Kraken, the cryptocurrency exchange, is once again entangled in a legal battle with the U.S. Securities and Exchange Commission (SEC). The latest lawsuit from the SEC categorizes Cardano (ADAUSD) and Solana (SOLUSD), among other cryptocurrencies, as securities.
Kraken’s resolute response to SEC allegations
Kraken’s CEO, Dave Ripley, has taken a firm stance in response to the SEC’s lawsuit accusing the exchange of conducting unregistered securities operations. Ripley vehemently disputes the SEC’s claims, emphasizing that Kraken does not list securities.

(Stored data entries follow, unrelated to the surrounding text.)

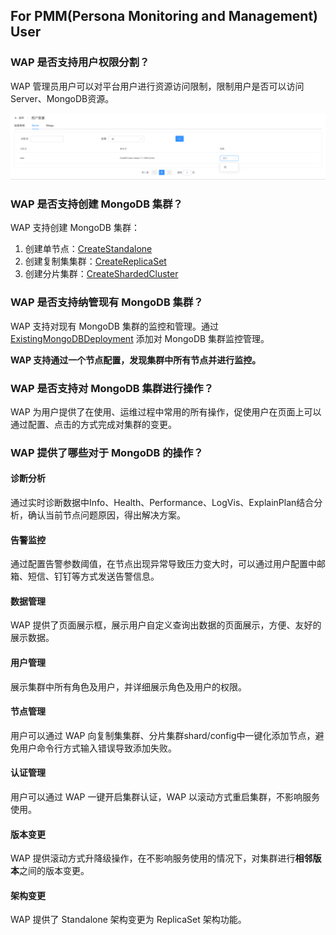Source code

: ## For PMM(Persona Monitoring and Management) User

### WAP 是否支持用户权限分割？

WAP 管理员用户可以对平台用户进行资源访问限制，限制用户是否可以访问 Server、MongoDB资源。

![image-20220725191359227](../../../images/whalealPlatformImages/ForPMMUser.png)



### WAP 是否支持创建 MongoDB 集群？

WAP 支持创建 MongoDB 集群：

1. 创建单节点：[CreateStandalone](../02-Usage/MongoDB/CreateDeployment/CreateStandalone.md)
2. 创建复制集集群：[CreateReplicaSet](../02-Usage/MongoDB/CreateDeployment/CreateReplicaSet.md)
3. 创建分片集群：[CreateShardedCluster](../02-Usage/MongoDB/CreateDeployment/CreateShardedCluster.md)



### WAP 是否支持纳管现有 MongoDB 集群？

WAP 支持对现有 MongoDB 集群的监控和管理。通过 [ExistingMongoDBDeployment](../02-Usage/MongoDB/CreateDeployment/ExistingMongoDBDeployment.md) 添加对 MongoDB 集群监控管理。

**WAP 支持通过一个节点配置，发现集群中所有节点并进行监控。**



### WAP 是否支持对 MongoDB 集群进行操作？

WAP 为用户提供了在使用、运维过程中常用的所有操作，促使用户在页面上可以通过配置、点击的方式完成对集群的变更。



### WAP 提供了哪些对于 MongoDB 的操作？

#### 诊断分析

通过实时诊断数据中Info、Health、Performance、LogVis、ExplainPlan结合分析，确认当前节点问题原因，得出解决方案。

#### 告警监控

通过配置告警参数阈值，在节点出现异常导致压力变大时，可以通过用户配置中邮箱、短信、钉钉等方式发送告警信息。

#### 数据管理

WAP 提供了页面展示框，展示用户自定义查询出数据的页面展示，方便、友好的展示数据。

#### 用户管理

展示集群中所有角色及用户，并详细展示角色及用户的权限。

#### 节点管理

用户可以通过 WAP 向复制集集群、分片集群shard/config中一键化添加节点，避免用户命令行方式输入错误导致添加失败。

#### 认证管理

用户可以通过 WAP 一键开启集群认证，WAP 以滚动方式重启集群，不影响服务使用。

#### 版本变更

WAP 提供滚动方式升降级操作，在不影响服务使用的情况下，对集群进行**相邻版本**之间的版本变更。

#### 架构变更

WAP 提供了 Standalone 架构变更为 ReplicaSet 架构功能。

The CEO pointed out the lack of a clear registration path with the SEC and highlighted factual inaccuracies in the allegations, addressing a broader issue of policy-making in the United States. Ripley called for Congressional action to address regulatory ambiguities and pledged Kraken’s ongoing support for initiatives aimed at bringing clarity to the U.S. crypto landscape.
Despite the legal challenges, Kraken assures its dedication to its mission and its clients, both in the U.S. and globally, with no anticipated impact on the current services provided.
ADA, SOL, and other cryptocurrencies under SEC scrutiny
The SEC’s lawsuit against Kraken aligns with a broader trend of classifying various cryptocurrencies as securities, following similar actions against other major exchanges. Earlier this year, the SEC filed lawsuits against Binance and Coinbase, asserting that tokens like ADA, SOL, and Polygon (MATICUSD) are unregistered securities.
Charles Hoskinson, the founder of Cardano, clarified that there has been no specific enforcement action targeting ADA, dispelling rumors of increased SEC scrutiny. Both Input Output Global (IOG), the developer firm behind the Cardano blockchain, and the Solana Foundation have rejected the SEC’s claims regarding ADA and SOL being securities.